» Passage for review:
These police recruits walking the Phoenix Park in the evenings, or on the lighted trams that went down past Phibsboro’ to the music halls, what were their dreams? They knew that lightning promotion could come to the favoured. They saw the young girls stand to watch them from the pavements as they marched to Mass on Sunday mornings.

But now, 30 years later, close to getting his pension, he too wonders: Is this all there is? But because he is a man, and in his culture at that time (and perhaps now) it was unacceptable for him to have doubts, to veer from the path, to ask for more, to even question. So he is in a state of baffled rage. This is a man who seethes at the perceived injustice of his life. Entire suppers are taken up with him regaling the family with his latest run-in with Quirke, and the story always features Reegan saying something rude and cutting, and then glorying in the discomfiture of Quirke. Don’t we all know someone like that? And isn’t that behavior we recognize in ourselves as well? The storyteller, whose only reason for telling stories is to show how he got the better of the other guy. It’s tiresome behavior, especially if you live at close range to it, but Elizabeth, nervous around her husband’s moods, isn’t sure how to handle it. She tries to talk him down, and he resents this. He wants back-up. She is nervous that he is jeopardizing his position. But McGahern writes about all of this with such a good eye. Reegan’s rollicking mocking tone is captured perfectly, and also the way he repeats the same story, over and over, to Elizabeth, to his co-workers, and the story grows in the telling:

Reegan began to recount the clash; and it had become more extravagant, more comic and vicious since the first telling. When he finished he shouted, “That shuk him, believe me! That’s what tuk the wind outa his sails!” and as he shouted he tried to catch Casey’s face unaware, trying to read his mind.

» Tasks to perform:
- A) Reproduce the passage on Reegan word for word, between "Reegan began to" and "read his mind.", inclusive.
- B) Answer these from the passage on Reegan:
(i) Past which place did the lighted trams go on their way to the music halls?
(ii) Who is the other man in the run-ins that Reegan describes to his family at supper?
(iii) Whose face did Reegan try to catch unaware as he shouted?

» Dataset entries:
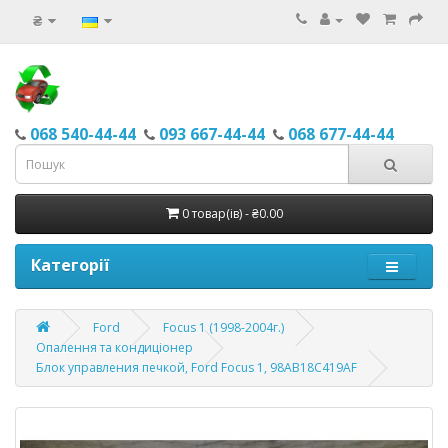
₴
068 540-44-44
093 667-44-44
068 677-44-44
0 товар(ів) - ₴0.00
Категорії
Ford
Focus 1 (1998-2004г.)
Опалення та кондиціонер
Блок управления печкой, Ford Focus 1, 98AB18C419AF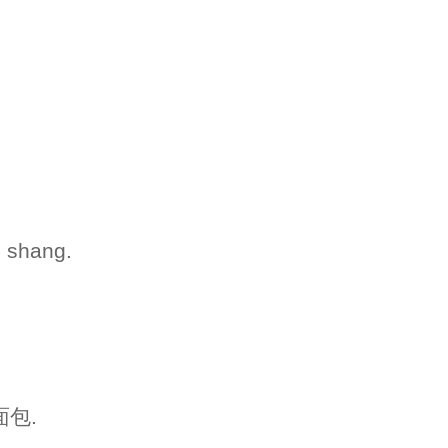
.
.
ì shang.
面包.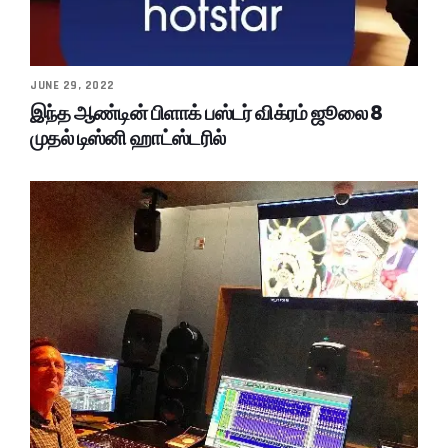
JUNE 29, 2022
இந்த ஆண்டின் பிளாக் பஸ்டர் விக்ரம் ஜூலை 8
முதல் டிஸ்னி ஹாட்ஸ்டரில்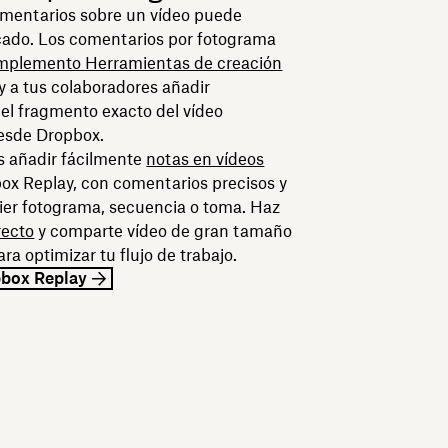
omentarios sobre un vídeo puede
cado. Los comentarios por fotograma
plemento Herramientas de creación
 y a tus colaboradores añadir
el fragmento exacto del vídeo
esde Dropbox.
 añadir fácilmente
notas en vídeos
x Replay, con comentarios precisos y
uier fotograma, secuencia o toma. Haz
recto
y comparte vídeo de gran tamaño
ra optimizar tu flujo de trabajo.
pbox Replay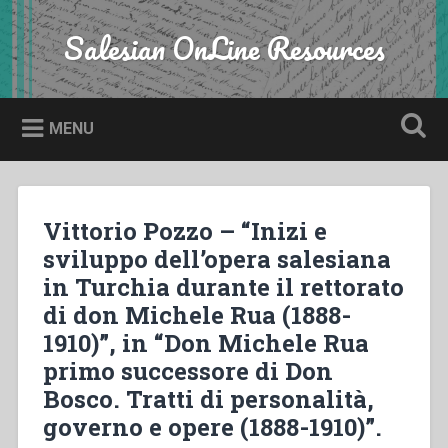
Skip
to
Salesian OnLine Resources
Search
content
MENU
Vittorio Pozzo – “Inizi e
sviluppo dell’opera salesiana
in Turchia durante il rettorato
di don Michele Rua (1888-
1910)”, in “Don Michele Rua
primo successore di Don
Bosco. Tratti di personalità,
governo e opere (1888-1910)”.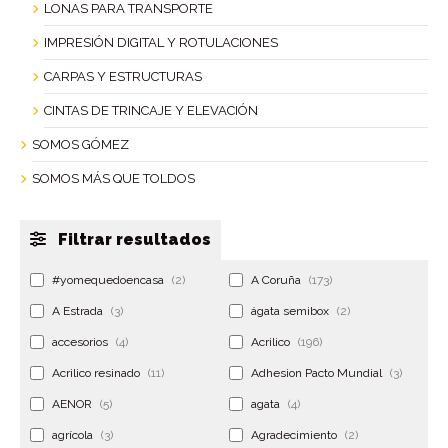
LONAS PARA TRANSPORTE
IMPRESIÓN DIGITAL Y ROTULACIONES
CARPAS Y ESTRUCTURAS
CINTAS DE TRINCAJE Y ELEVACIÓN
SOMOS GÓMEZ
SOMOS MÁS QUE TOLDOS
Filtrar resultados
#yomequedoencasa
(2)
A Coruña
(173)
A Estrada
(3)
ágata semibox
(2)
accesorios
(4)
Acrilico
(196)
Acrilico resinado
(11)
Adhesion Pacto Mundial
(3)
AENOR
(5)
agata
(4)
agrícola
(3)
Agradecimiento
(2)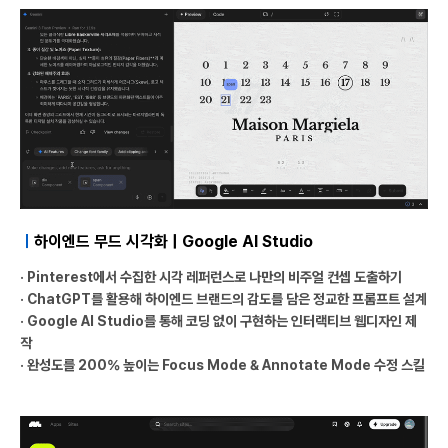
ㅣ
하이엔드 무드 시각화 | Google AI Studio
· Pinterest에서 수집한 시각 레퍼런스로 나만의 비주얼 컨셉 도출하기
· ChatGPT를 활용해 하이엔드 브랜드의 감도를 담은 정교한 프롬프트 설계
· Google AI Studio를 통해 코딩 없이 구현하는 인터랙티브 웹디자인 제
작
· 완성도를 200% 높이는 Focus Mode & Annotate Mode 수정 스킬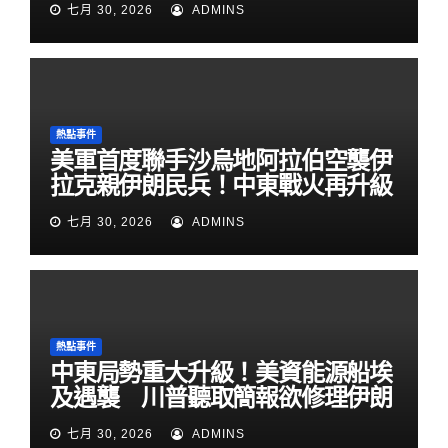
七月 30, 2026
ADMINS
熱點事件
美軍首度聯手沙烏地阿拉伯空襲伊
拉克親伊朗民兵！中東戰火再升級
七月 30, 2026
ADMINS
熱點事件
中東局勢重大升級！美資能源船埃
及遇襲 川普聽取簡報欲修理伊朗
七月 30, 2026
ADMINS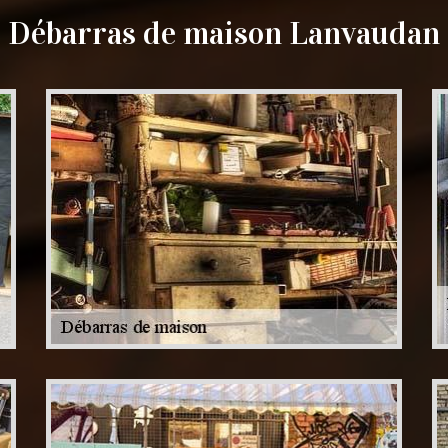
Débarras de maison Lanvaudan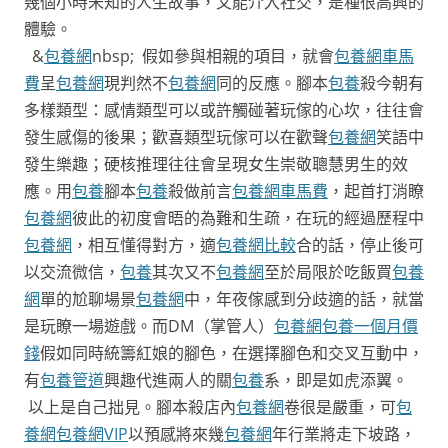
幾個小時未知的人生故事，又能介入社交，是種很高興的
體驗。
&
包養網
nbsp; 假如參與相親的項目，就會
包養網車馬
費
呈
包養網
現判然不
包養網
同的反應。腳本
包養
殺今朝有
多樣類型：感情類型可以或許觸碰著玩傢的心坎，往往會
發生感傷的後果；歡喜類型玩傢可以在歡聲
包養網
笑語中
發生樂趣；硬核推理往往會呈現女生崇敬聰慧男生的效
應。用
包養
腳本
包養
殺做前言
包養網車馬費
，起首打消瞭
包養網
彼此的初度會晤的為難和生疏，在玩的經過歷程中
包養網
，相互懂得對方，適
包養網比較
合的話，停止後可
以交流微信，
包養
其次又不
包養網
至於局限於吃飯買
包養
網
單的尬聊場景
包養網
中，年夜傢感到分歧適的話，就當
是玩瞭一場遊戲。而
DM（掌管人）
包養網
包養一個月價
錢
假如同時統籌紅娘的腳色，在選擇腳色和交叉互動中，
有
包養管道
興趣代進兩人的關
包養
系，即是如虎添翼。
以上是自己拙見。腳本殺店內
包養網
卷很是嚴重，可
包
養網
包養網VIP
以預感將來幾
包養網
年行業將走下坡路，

» Solutions in order:
- A)
Reegan began to recount the clash; and it had become more extravagant, more comic and vicious since the first telling. When he finished he shouted, “That shuk him, believe me! That’s what tuk the wind outa his sails!” and as he shouted he tried to catch Casey’s face unaware, trying to read his mind.

- B)
(i) Phibsboro’
(ii) Quirke
(iii) Casey’s